Isn’t this all just different approaches to currying? It’s often convenient to have some function that you can call without passing the same subset of parameters to each invocation. Whether to curry depends on how much repetition is involved and how “expensive” it is for the programmer to curry. In the case of “curry by creating a whole named class”, the expense is relatively large, while a functional currying approach is much cheaper.
I'm not that familiar with functional programming but I think the answer is no. In the situation I'm describing, most of the arguments to the private methods are completely different except for the implicit this/self argument that contains the progress of the algorithm. Currying is about turning a function of multiple arguments into a function of one argument which itself is a function (which in turn takes a function as an argument, and so on). I don't see the connection. Maybe you could clarify?
If you have a function `foo(a, b, c)` and you find yourself passing the same a and b all the time, you can curry it into a function that only takes c: `f = curry(foo, a, b)` such that you can just call `f(c)`. The OO alternative would be to create a class:
class Foo:
def __init__(self, a, b):
self.a = a
self.b = b
def f(c):
return foo(self.a, self.b, c)
And then you create an instance `obj = Foo(a, b)` and when you need to call `foo`, you call it via `obj.f(c)`. This is a long winded way of saying an object is a poor man's closure.

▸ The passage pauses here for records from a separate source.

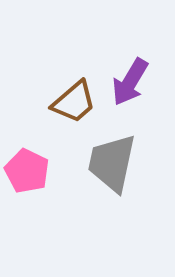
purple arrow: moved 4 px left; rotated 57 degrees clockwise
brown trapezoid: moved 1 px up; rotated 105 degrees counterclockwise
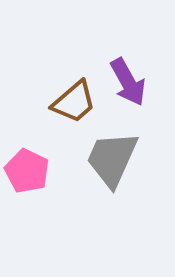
purple arrow: moved 2 px left; rotated 60 degrees counterclockwise
gray trapezoid: moved 4 px up; rotated 12 degrees clockwise
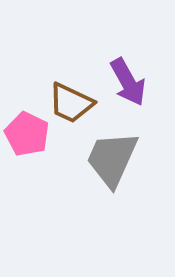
brown trapezoid: moved 3 px left, 1 px down; rotated 66 degrees clockwise
pink pentagon: moved 37 px up
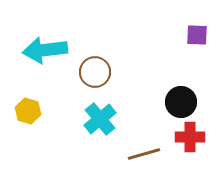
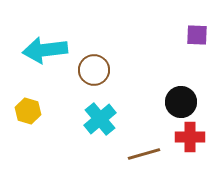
brown circle: moved 1 px left, 2 px up
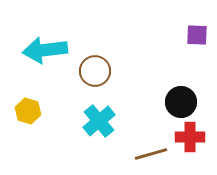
brown circle: moved 1 px right, 1 px down
cyan cross: moved 1 px left, 2 px down
brown line: moved 7 px right
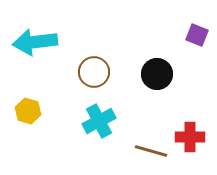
purple square: rotated 20 degrees clockwise
cyan arrow: moved 10 px left, 8 px up
brown circle: moved 1 px left, 1 px down
black circle: moved 24 px left, 28 px up
cyan cross: rotated 12 degrees clockwise
brown line: moved 3 px up; rotated 32 degrees clockwise
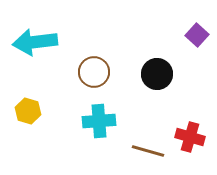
purple square: rotated 20 degrees clockwise
cyan cross: rotated 24 degrees clockwise
red cross: rotated 16 degrees clockwise
brown line: moved 3 px left
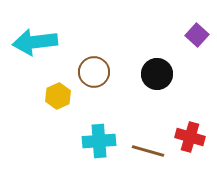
yellow hexagon: moved 30 px right, 15 px up; rotated 20 degrees clockwise
cyan cross: moved 20 px down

Ah I see, I believe you've mixed up currying with partial function application, that's what confused me (but, again, I'm not an expert on functional languages so it could be me that's mixed up). I believe that currying doesn't take any arguments except the function itself:
# Signature of f is (a, b, c) -> r
g = curry(f)
# Signature of g is a -> (b -> (c -> r))
# i.e. g is a -> blah,
# where blah itself is a function taking b, etc.
Admittedly you can get partial function application out of currying (but only with parameters at the start of the parameter list):
g = curry(f)
h = g(a)(b)
# Signature of h is c -> r
But, although they're related, they're different procedures overall: sometimes you'll really want the curried function without immediately applying some arguments to it.
Anyway, replacing "currying" with "partial function application" in your earlier comment: I suppose you're right to some extent, but the "this" parameter usually isn't that hidden and in Python you even pass the "self" parameter explicitly. I suppose the real major thing is you've put a bunch of parameters into a single class/tuple/struct rather than spelling them out individually; if you had a weird language that didn't support structs etc. then some partial function application would certainly be a very useful alternative to writing the same argument list out many times. But once you've got the struct, making your utility functions be methods is just minor syntactic sugar on top of that.
Yeah, you’re probably right. I don’t understand all the tedious, annoying functional jargon; I just know there is a function in Racket called “curry” which does what I described above. Sorry for my error.
> I suppose the real major thing is you've put a bunch of parameters into a single class/tuple/struct rather than spelling them out individually
Yes, this is the mechanic, ultimately. Partial application vs structs/objects/tuples are just two different solutions for the same problem. Arguably they may even reduce down to the same underlying solution (to the extent that closures are objects behind the scenes).